==== Supplied material ====

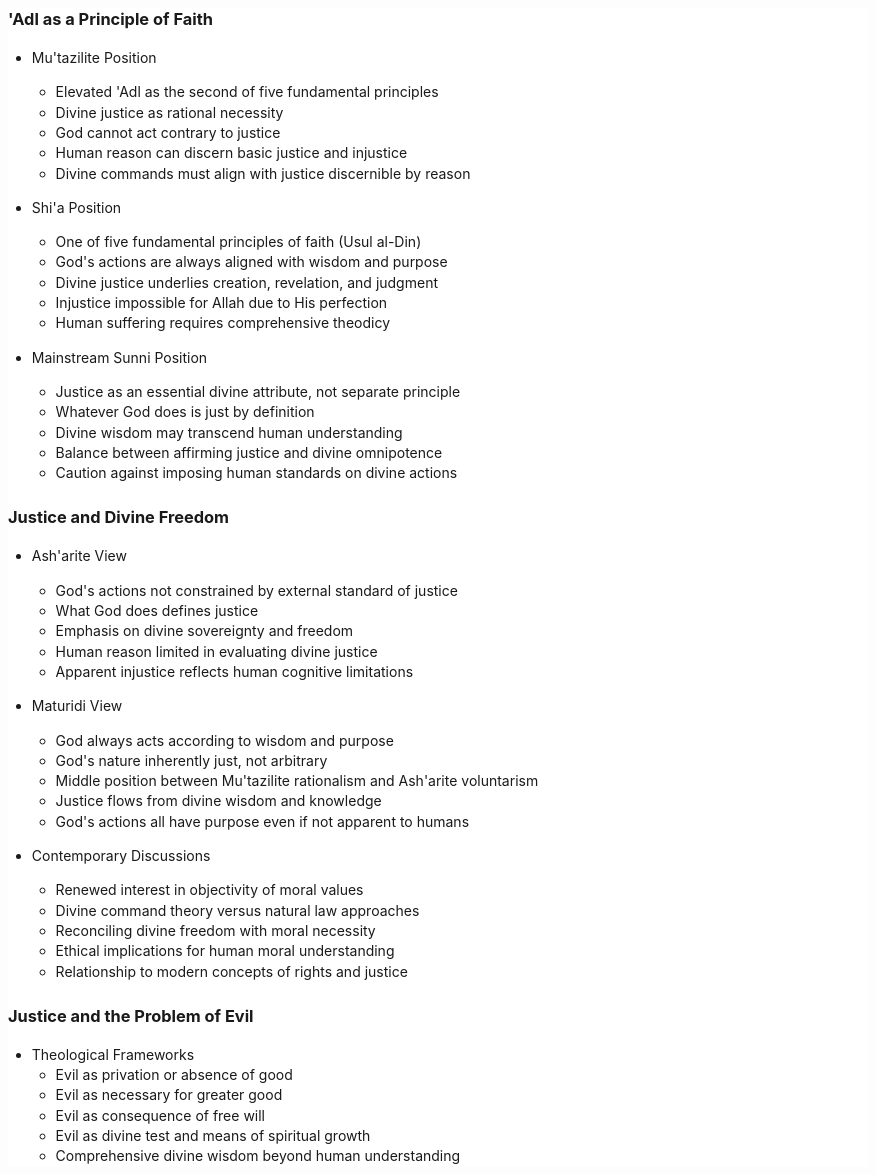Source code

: ### 'Adl as a Principle of Faith

* Mu'tazilite Position
  * Elevated 'Adl as the second of five fundamental principles
  * Divine justice as rational necessity
  * God cannot act contrary to justice
  * Human reason can discern basic justice and injustice
  * Divine commands must align with justice discernible by reason

* Shi'a Position
  * One of five fundamental principles of faith (Usul al-Din)
  * God's actions are always aligned with wisdom and purpose
  * Divine justice underlies creation, revelation, and judgment
  * Injustice impossible for Allah due to His perfection
  * Human suffering requires comprehensive theodicy

* Mainstream Sunni Position
  * Justice as an essential divine attribute, not separate principle
  * Whatever God does is just by definition
  * Divine wisdom may transcend human understanding
  * Balance between affirming justice and divine omnipotence
  * Caution against imposing human standards on divine actions

### Justice and Divine Freedom

* Ash'arite View
  * God's actions not constrained by external standard of justice
  * What God does defines justice
  * Emphasis on divine sovereignty and freedom
  * Human reason limited in evaluating divine justice
  * Apparent injustice reflects human cognitive limitations

* Maturidi View
  * God always acts according to wisdom and purpose
  * God's nature inherently just, not arbitrary
  * Middle position between Mu'tazilite rationalism and Ash'arite voluntarism
  * Justice flows from divine wisdom and knowledge
  * God's actions all have purpose even if not apparent to humans

* Contemporary Discussions
  * Renewed interest in objectivity of moral values
  * Divine command theory versus natural law approaches
  * Reconciling divine freedom with moral necessity
  * Ethical implications for human moral understanding
  * Relationship to modern concepts of rights and justice

### Justice and the Problem of Evil

* Theological Frameworks
  * Evil as privation or absence of good
  * Evil as necessary for greater good
  * Evil as consequence of free will
  * Evil as divine test and means of spiritual growth
  * Comprehensive divine wisdom beyond human understanding
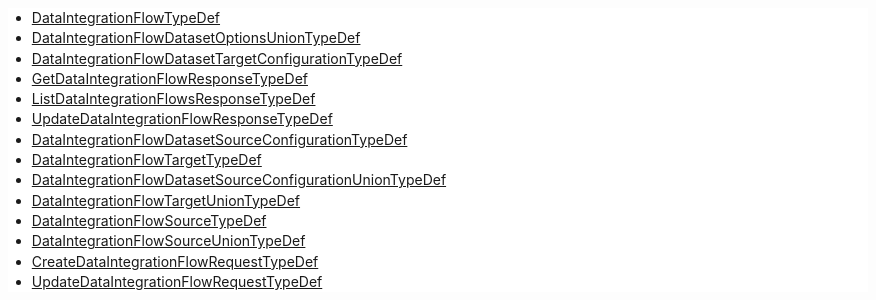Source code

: - [DataIntegrationFlowTypeDef](./type_defs.md#dataintegrationflowtypedef)
- [DataIntegrationFlowDatasetOptionsUnionTypeDef](./type_defs.md#dataintegrationflowdatasetoptionsuniontypedef)
- [DataIntegrationFlowDatasetTargetConfigurationTypeDef](./type_defs.md#dataintegrationflowdatasettargetconfigurationtypedef)
- [GetDataIntegrationFlowResponseTypeDef](./type_defs.md#getdataintegrationflowresponsetypedef)
- [ListDataIntegrationFlowsResponseTypeDef](./type_defs.md#listdataintegrationflowsresponsetypedef)
- [UpdateDataIntegrationFlowResponseTypeDef](./type_defs.md#updatedataintegrationflowresponsetypedef)
- [DataIntegrationFlowDatasetSourceConfigurationTypeDef](./type_defs.md#dataintegrationflowdatasetsourceconfigurationtypedef)
- [DataIntegrationFlowTargetTypeDef](./type_defs.md#dataintegrationflowtargettypedef)
- [DataIntegrationFlowDatasetSourceConfigurationUnionTypeDef](./type_defs.md#dataintegrationflowdatasetsourceconfigurationuniontypedef)
- [DataIntegrationFlowTargetUnionTypeDef](./type_defs.md#dataintegrationflowtargetuniontypedef)
- [DataIntegrationFlowSourceTypeDef](./type_defs.md#dataintegrationflowsourcetypedef)
- [DataIntegrationFlowSourceUnionTypeDef](./type_defs.md#dataintegrationflowsourceuniontypedef)
- [CreateDataIntegrationFlowRequestTypeDef](./type_defs.md#createdataintegrationflowrequesttypedef)
- [UpdateDataIntegrationFlowRequestTypeDef](./type_defs.md#updatedataintegrationflowrequesttypedef)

====

▶ **Brief**:
Please turn everything from the start of the lines above down to the line containing "human cognitive limitations" into a Markdown table with the columns "Row" and "Line," numbering each row and skipping blank lines. Leave the pictures out of the table.

▶ **Solution**:
| Row | Line |
|---|---|
| 1 | Source code |
| 2 | : ### 'Adl as a Principle of Faith |
| 3 | * Mu'tazilite Position |
| 4 |   * Elevated 'Adl as the second of five fundamental principles |
| 5 |   * Divine justice as rational necessity |
| 6 |   * God cannot act contrary to justice |
| 7 |   * Human reason can discern basic justice and injustice |
| 8 |   * Divine commands must align with justice discernible by reason |
| 9 | * Shi'a Position |
| 10 |   * One of five fundamental principles of faith (Usul al-Din) |
| 11 |   * God's actions are always aligned with wisdom and purpose |
| 12 |   * Divine justice underlies creation, revelation, and judgment |
| 13 |   * Injustice impossible for Allah due to His perfection |
| 14 |   * Human suffering requires comprehensive theodicy |
| 15 | * Mainstream Sunni Position |
| 16 |   * Justice as an essential divine attribute, not separate principle |
| 17 |   * Whatever God does is just by definition |
| 18 |   * Divine wisdom may transcend human understanding |
| 19 |   * Balance between affirming justice and divine omnipotence |
| 20 |   * Caution against imposing human standards on divine actions |
| 21 | ### Justice and Divine Freedom |
| 22 | * Ash'arite View |
| 23 |   * God's actions not constrained by external standard of justice |
| 24 |   * What God does defines justice |
| 25 |   * Emphasis on divine sovereignty and freedom |
| 26 |   * Human reason limited in evaluating divine justice |
| 27 |   * Apparent injustice reflects human cognitive limitations |